И настоящее становится продолжением тех ночей с синей лампочкой, стонами раненых, смертями.
Почему прошлое так властно над человеком? Почему нет-нет да и вернется к нам, напомнит: я было, я есть?..
…Но война, госпитали — это ведь еще далеко, далеко?..
ВЫПУСКНОЙ БАЛ
Духовой оркестр старался изо всех сил. Трубы голосисто выводили: «Эх, яблочко, да куда котишься…»

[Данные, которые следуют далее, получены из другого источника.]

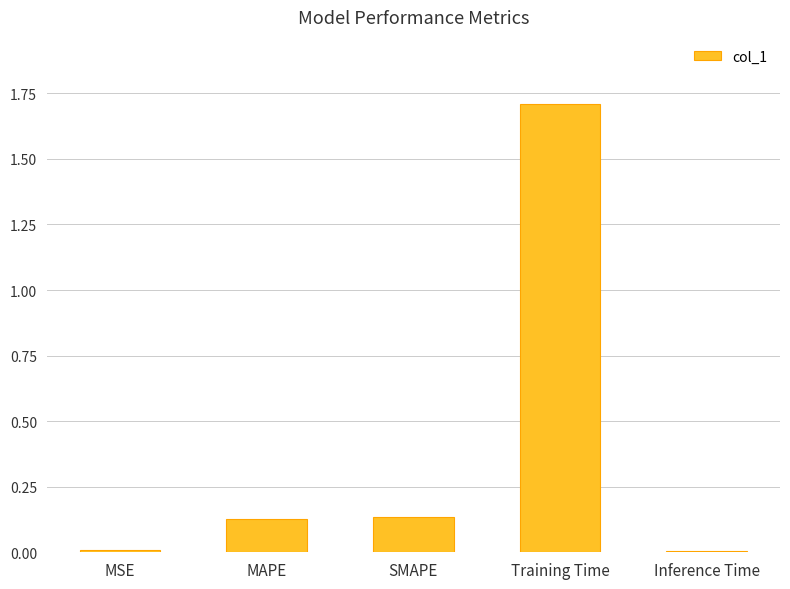

True or false: the data shows 0.0 at MSE.

True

«Яблочко» отплясывал начальник районной милиции. Складный, подбористый, он пошел вприсядку, взбивая блестящими хромовыми сапогами пыль в школьном дворе. Кобура с наганом загнанно моталась на боку. На морщинистом сумрачном лице — веселые, разбойные, лихие глаза.

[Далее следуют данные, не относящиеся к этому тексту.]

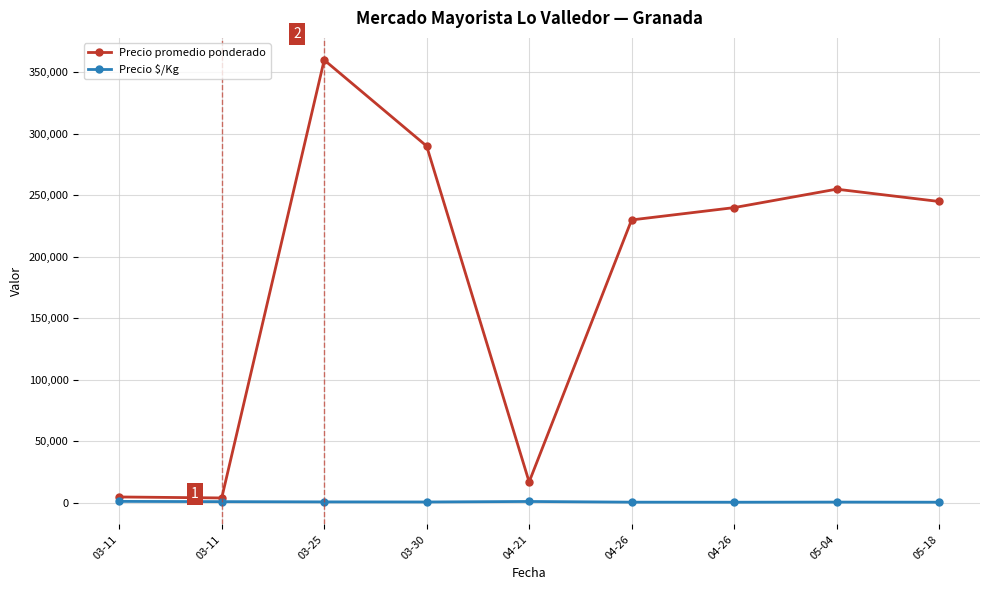

How many lines are shown in the chart?

2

Кто-то гикнул, свистнул. В круг влетел паренек с консервного завода. За ним, взмахивая платочком, поплыла Зина из десятого «Б», рыжая Зинка, нарядная, красивая. На всех смотрах самодеятельности она отплясывала «русскую».
— С вами и я спляшу! — смело крикнула она начальнику.
И пошло…
Начальник под акациями вытирал платком бритую голову, посмеивался: «Вижу, вас до утра хватит…» Вздыхал: «Молодость!»
Он не совсем обычно появился у нас на вечере. Этот вечер официально именовался: «Выпускной бал!»
В президиуме, когда нам вручали аттестаты об окончании средней школы, его не было. И потом за столами в химическом кабинете, где был накрыт праздничный ужин, его тоже не было.
Не очень-то ловко поначалу мы чувствовали себя за этими праздничными столами. Было сговорено, что мы, мальчики, или как там еще нас называть, потому что не меньше половины этих мальчиков уже брили бороды, голоса у многих были басовито-рокочущими, мужскими, — в общем, мы должны были на двоих принести по бутылке водки.
Как известно, директора школ, учителя больше всего боятся происшествий или того, что в армии сокращенно именуется «чепэ», а в домашнем обиходе — скандалом. И даже не самих происшествий, а того, что при расследовании может рассматриваться как причина, послужившая толчком к нежелательным событиям.
Поэтому они больше всего и заботятся об устранении причин.
Спиртные напитки, по мнению школьного совета, были недопустимы на выпускном вечере. После дискуссии было решено: фруктовая вода, немного пива для мальчиков и несколько бутылок вина для «взрослых» гостей: представителей районных организаций, шефов с консервного завода и тому подобное.
И это в нашем-то районе, где виноград разводили еще древние греки, где сухое вино, можно сказать, употребляли с пеленок.
По предложению нашего старосты Коли Ермакова, на тайном собрании, без девочек, мы решили предпринять ответные действия.
— Что такое выпускной бал? — ораторствовал Колька. Он закурил папиросу и эффектным щелчком отбросил горящую спичку в сторону. — Выпускной бал означает прежде всего наш праздник. Наступление зрелости. День независимости. Больше мы никому не подчиняемся. Ни школьному распорядку, ни директору, ни учителям. Хватит, отмучились десять лет! Свобода!
— Хлопцы! Мы теперь вольные казаки! И неужели же мы, потомки запорожцев, — ты там не смейся, я по прямой линии запорожский казак, — неужели мы в день своей свободы, в день избавления будем пить фруктовую воду! По-моему, это просто позор! Рабское подчинение прошлому. Неуважение к будущему!
Ох и плутня же он был! Большой, медвежковатый, с дремучими улыбающимися глазками. Как будто все таит что-то про себя. И молчит, молчит, посмеивается только… Но уж если заговорит… После этого непременно происходило что-нибудь необычное.
Это по его предложению «подсидели» вечерком в темном переулке директора краеведческого музея. Вкрадчивого и тихого донжуана, с вытянутым сухим лицом, очками в золотой оправе и тщательно скрываемой плешинкой на голове. Он начал проявлять повышенный интерес к нашим девочкам, особенно часто он задерживался с Зинкой в маленькой лаборатории при музее.